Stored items
-*-*-
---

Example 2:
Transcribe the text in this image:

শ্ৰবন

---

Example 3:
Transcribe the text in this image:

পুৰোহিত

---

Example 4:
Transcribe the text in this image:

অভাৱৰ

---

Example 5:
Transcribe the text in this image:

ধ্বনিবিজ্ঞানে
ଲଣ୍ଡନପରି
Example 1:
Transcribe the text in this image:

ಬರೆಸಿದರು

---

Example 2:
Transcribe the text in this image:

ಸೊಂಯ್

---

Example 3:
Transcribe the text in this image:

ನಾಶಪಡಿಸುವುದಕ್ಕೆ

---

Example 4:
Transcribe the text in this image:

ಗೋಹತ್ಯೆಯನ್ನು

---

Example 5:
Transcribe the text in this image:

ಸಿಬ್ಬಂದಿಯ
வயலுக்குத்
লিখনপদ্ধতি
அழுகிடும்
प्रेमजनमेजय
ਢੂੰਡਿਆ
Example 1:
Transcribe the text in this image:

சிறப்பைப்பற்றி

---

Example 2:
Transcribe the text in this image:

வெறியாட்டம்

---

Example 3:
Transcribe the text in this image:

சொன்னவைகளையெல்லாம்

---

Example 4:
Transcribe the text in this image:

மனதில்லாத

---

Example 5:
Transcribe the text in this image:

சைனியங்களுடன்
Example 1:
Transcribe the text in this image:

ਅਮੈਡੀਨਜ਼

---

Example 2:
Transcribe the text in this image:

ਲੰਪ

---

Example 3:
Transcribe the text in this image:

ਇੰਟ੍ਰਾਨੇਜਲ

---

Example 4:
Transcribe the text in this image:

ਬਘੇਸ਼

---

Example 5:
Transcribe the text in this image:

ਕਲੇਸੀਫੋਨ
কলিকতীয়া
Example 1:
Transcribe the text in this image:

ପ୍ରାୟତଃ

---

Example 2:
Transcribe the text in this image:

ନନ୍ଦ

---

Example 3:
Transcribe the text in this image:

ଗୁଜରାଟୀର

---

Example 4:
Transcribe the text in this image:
-*-*-
■ **Brief**: Copy the entries exactly as they appear.

■ **Response area**:
---

Example 2:
Transcribe the text in this image:

শ্ৰবন

---

Example 3:
Transcribe the text in this image:

পুৰোহিত

---

Example 4:
Transcribe the text in this image:

অভাৱৰ

---

Example 5:
Transcribe the text in this image:

ধ্বনিবিজ্ঞানে
ଲଣ୍ଡନପରି
Example 1:
Transcribe the text in this image:

ಬರೆಸಿದರು

---

Example 2:
Transcribe the text in this image:

ಸೊಂಯ್

---

Example 3:
Transcribe the text in this image:

ನಾಶಪಡಿಸುವುದಕ್ಕೆ

---

Example 4:
Transcribe the text in this image:

ಗೋಹತ್ಯೆಯನ್ನು

---

Example 5:
Transcribe the text in this image:

ಸಿಬ್ಬಂದಿಯ
வயலுக்குத்
লিখনপদ্ধতি
அழுகிடும்
प्रेमजनमेजय
ਢੂੰਡਿਆ
Example 1:
Transcribe the text in this image:

சிறப்பைப்பற்றி

---

Example 2:
Transcribe the text in this image:

வெறியாட்டம்

---

Example 3:
Transcribe the text in this image:

சொன்னவைகளையெல்லாம்

---

Example 4:
Transcribe the text in this image:

மனதில்லாத

---

Example 5:
Transcribe the text in this image:

சைனியங்களுடன்
Example 1:
Transcribe the text in this image:

ਅਮੈਡੀਨਜ਼

---

Example 2:
Transcribe the text in this image:

ਲੰਪ

---

Example 3:
Transcribe the text in this image:

ਇੰਟ੍ਰਾਨੇਜਲ

---

Example 4:
Transcribe the text in this image:

ਬਘੇਸ਼

---

Example 5:
Transcribe the text in this image:

ਕਲੇਸੀਫੋਨ
কলিকতীয়া
Example 1:
Transcribe the text in this image:

ପ୍ରାୟତଃ

---

Example 2:
Transcribe the text in this image:

ନନ୍ଦ

---

Example 3:
Transcribe the text in this image:

ଗୁଜରାଟୀର

---

Example 4:
Transcribe the text in this image:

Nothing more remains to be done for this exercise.